Kata jancok juga bisa menjadi kata penegasan keheranan atau komentar terhadap satu hal. Misalnya "Jancok! Ayune arek wedok iku, cuk!", "Jancuk ayune, rek!", "Jancuk eleke, rek", dll. Kalimat tersebut cocok dipakai bila melihat sesosok wanita cantik yang tiba-tiba melintas dihadapan.

Kata jancok atau biasanya hanya cok ini sudah seperti sapaan akrab. Mereka (para penggunanya, red) sudah terbiasa menyapa semua akrabnya dengan imbuhan ini. Namun yang disapa juga tak pernah merasa tersinggung karena mereka saling mengerti satu sama lain tentang penggunaan kata ini. Namun kata ini juga bisa menjadi sebuah bencana dan menjadi awal mula “pertempuran” jika kata ini digunakan di salah orang.

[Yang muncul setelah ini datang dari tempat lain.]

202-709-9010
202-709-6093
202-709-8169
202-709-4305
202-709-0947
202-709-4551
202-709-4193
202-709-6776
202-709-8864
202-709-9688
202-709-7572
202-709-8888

Dan memang, kata ini sangat enak diucapkan, sampai sampai saya ketagihan mengucapkan kata ini, walaupun arti yang saya tekankan bukanlah arti kotor, tapi hanya sekedar kata pemanggilan saja, dan ternyata di pergaulan sekolah saya kata itu sudah biasa. Jadi jangan sekali - kali menggunakan kata yang ‘sok akrab’ ini kepada orang yang memang kita yakini belum sepenuhnya akrab dengan kita. So, be careful to use it, cok!